Ansonsten geht es mir gut, nur die Folgeerscheinungen des Hinkens machen sich so langsam bemerkbar. Die "nicht betroffene Seite" fühlt sich manchmal etwas überlastet. Gehe ich mit Stock + Krücke, schmerzt der Arm und die Hand, gehe ich ohne, tut die Seite weh. Aber was ist das schon im Vergleich zu Tumorschmerzen!!! Bisher konnte ich das mit Oberkörperkrafttraining in den Griff bekommen, aber so langsam klappt das nicht mehr. Ich wechsel halt alles immer ab, mal mit, mal ohne Gehhilfen. Dann hatten wir in der Familie einen neuen Schicksalsschlag, meine Tochter, 15 J., ist an Diabetes mellitus, Typ 1 erkrankt. Aber das ist wieder ein ganz anderes, äußerst komplexes Thema. Ich habe diese Krankheit vorher total unterschätzt.

Reinhold, ich muss sagen, Hut ab, dass Du so ruhig bleibst. Aber man lernt sicher auch, mit Metastasen zu leben, darf sich nur nicht verrückt machen lassen. Sie wachsen ja nicht explosionsartig, so dass man von "bösen Überraschungen" verschont bleibt. Wenn ich heute eine andere Mitteilung vom Arzt bekommen hätte, ich weiß nicht, ob ich sofort im Krankenhaus angerufen hätte, um einen Termin zu bekommen, vielleicht würde ich auch erst mal abwarten. Aber so eine Entscheidung hängt auch sicher von der Größe und der "geographischen" Lage der Metastase ab.

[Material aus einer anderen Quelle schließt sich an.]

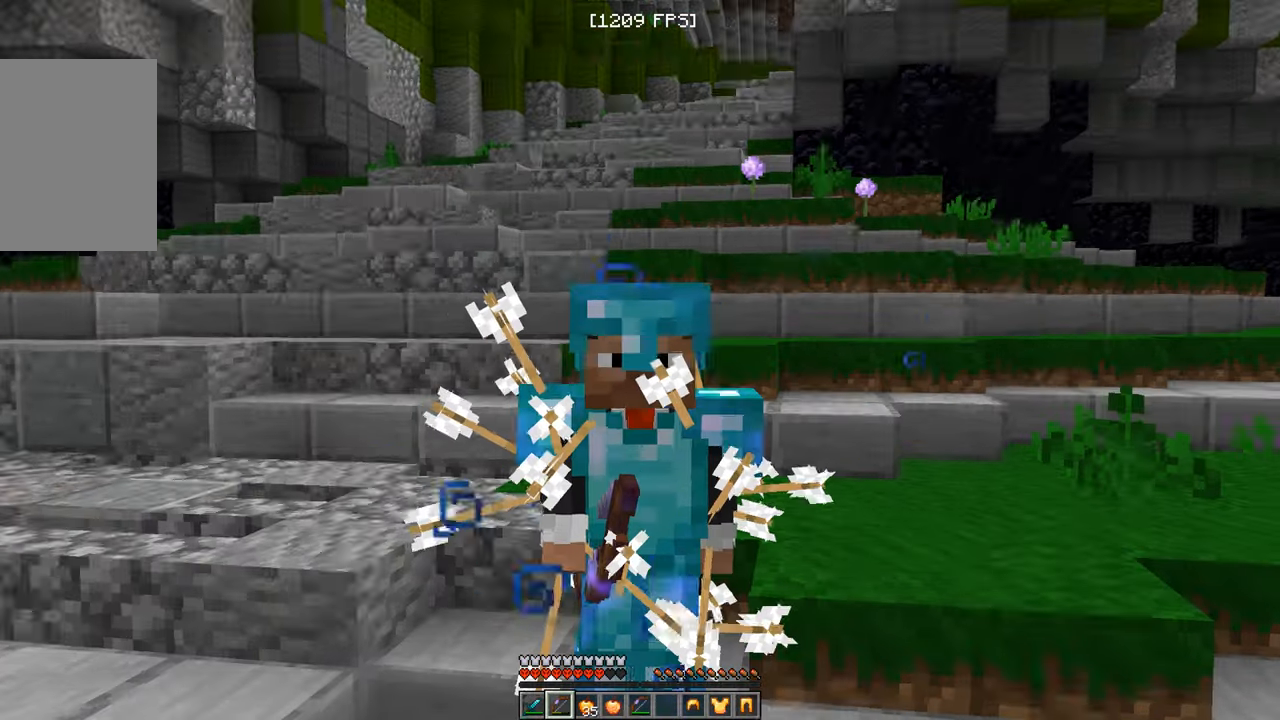
{"keys": [], "mouse": ["left"], "events": [[483, "mouse_left", "down"]]}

Genieß Dein Leben weiter, und wie Du schon sagst: watch and wait. Wir haben ja das Glück, dass für uns die Zeit arbeitet. Mir hat mal ein Arzt gesagt, es gibt in der Medizin nichts, was es nicht gibt und die Fortschritte der Medizin sind ja auch nicht von der Hand zu weisen. Hast Du denn mal Kontakt zu Aragon gehabt? Ist sein Chondrosarkom nicht bestrahlt worden? Müsste ich noch mal nachlesen.